Passando all’elenco degli enti di ricerca scientifica, non mancano altre sorprese. L’Università telematica «Pegaso» di Napoli si piazza all’undicesimo posto, sorpassando tutti gli atenei pubblici e privati d’Italia, escluso il Politecnico di Milano. Per il 2012, grazie alla scelta di 224mila contribuenti, la Pegaso incasserà 421.895 euro, il 380% in più rispetto all’anno prima, quando il contributo era stato di 108.435 euro. Qual è il segreto di un simile balzo in avanti?
Un aiuto potrebbe essere arrivato da decine di convenzioni sottoscritte dall’Università Pegaso con Ordini professionali e con i sindacati sul territorio, anche se – precisa il direttore generale dell’ateneo online Elio Pariota – queste convenzioni nulla hanno a che vedere con il cinque per mille, ma solo con la formazione».
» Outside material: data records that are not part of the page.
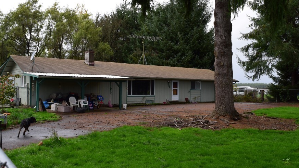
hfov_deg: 56.6
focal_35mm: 35
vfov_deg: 33.7
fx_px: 277
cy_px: 87
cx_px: 150
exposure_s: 1/200
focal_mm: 18
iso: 400
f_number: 10
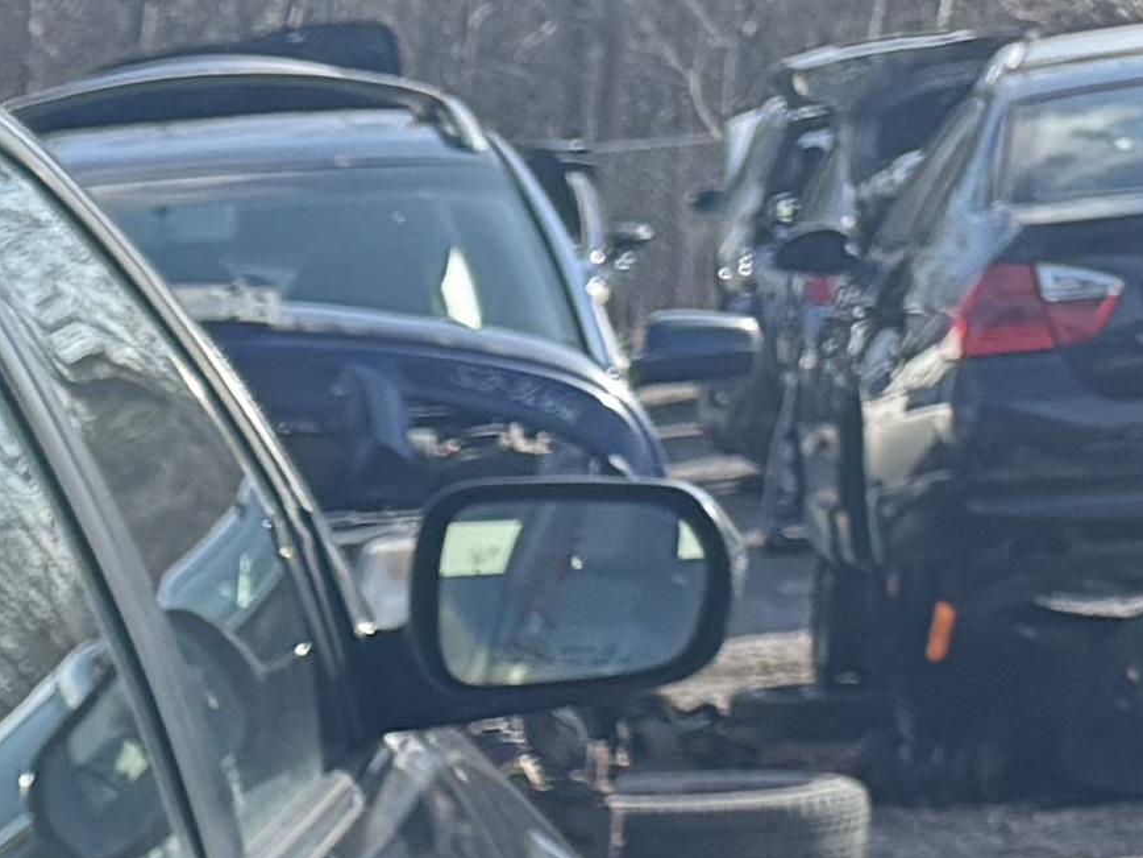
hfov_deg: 10.0
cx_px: -2057
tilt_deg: -15.8
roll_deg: +4.2
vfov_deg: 8.6
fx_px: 5217
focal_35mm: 158
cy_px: 2043
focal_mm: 6.76
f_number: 1.78
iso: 100
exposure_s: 1/2000
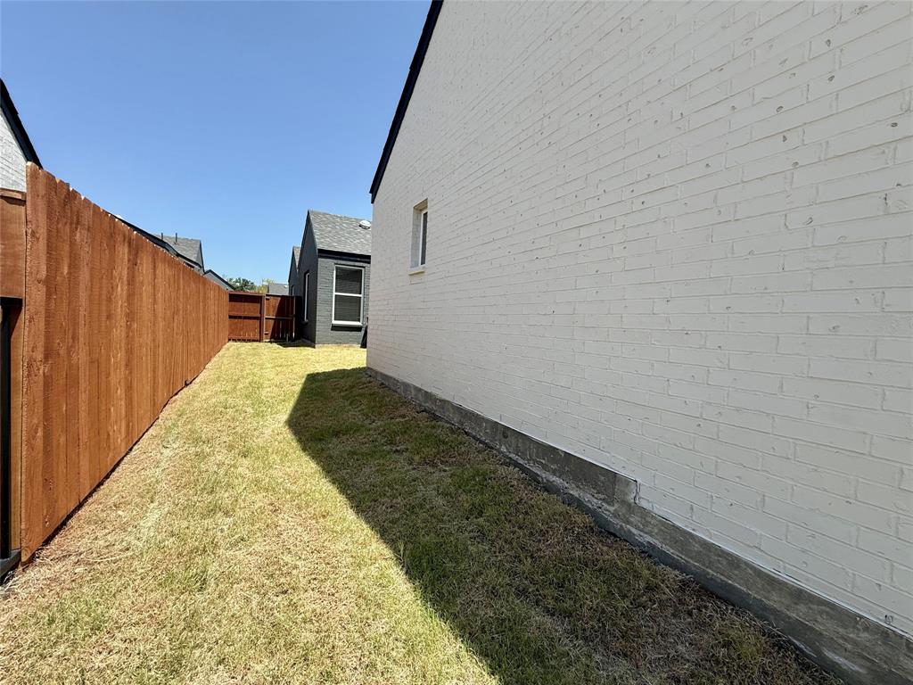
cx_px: 456
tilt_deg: -1.7
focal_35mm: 14
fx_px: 369
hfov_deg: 102.1
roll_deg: -2.5
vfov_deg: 85.7
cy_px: 342
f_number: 2.2
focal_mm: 2.22
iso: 50
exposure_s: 1/1572
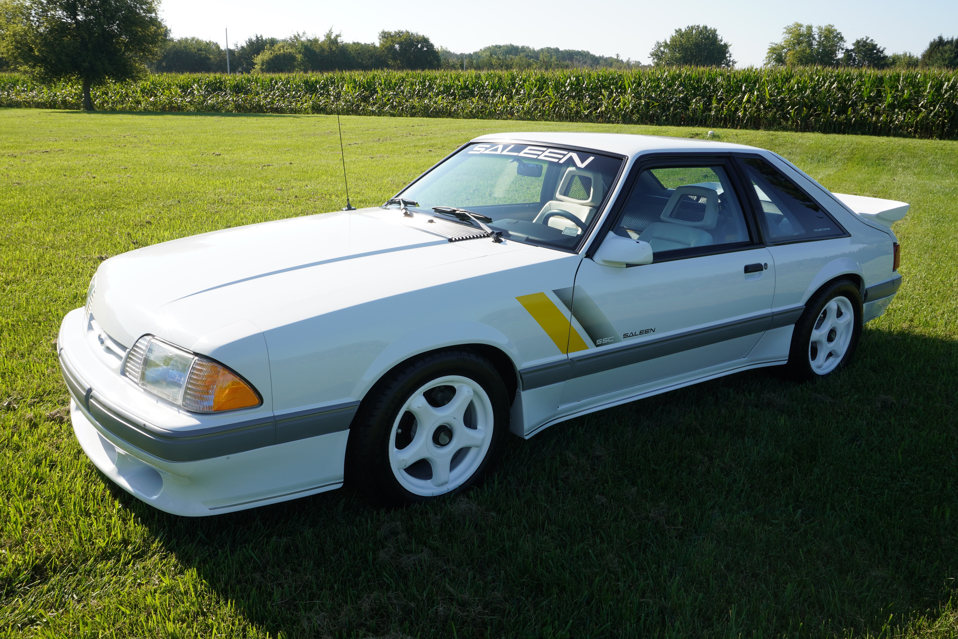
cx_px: 479
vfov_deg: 43.6
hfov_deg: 61.9
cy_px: 320
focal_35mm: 30
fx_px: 798
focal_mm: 20
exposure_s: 1/50
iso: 100
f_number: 13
Nella sua lettera, la Corte dei conti cita esplicitamente un altro esempio: l’intesa tra il centro di ricerca Biogem di Ariano Irpino e l’Ordine dei dottori commercialisti di Avellino. Il presidente di Biogem, Ortensio Zecchino, ha dichiarato (come riporta la stessa Corte): «Ci rivolgiamo ai commercialisti perché hanno una grande forza di orientamento». Con buona pace della libertà di scelta.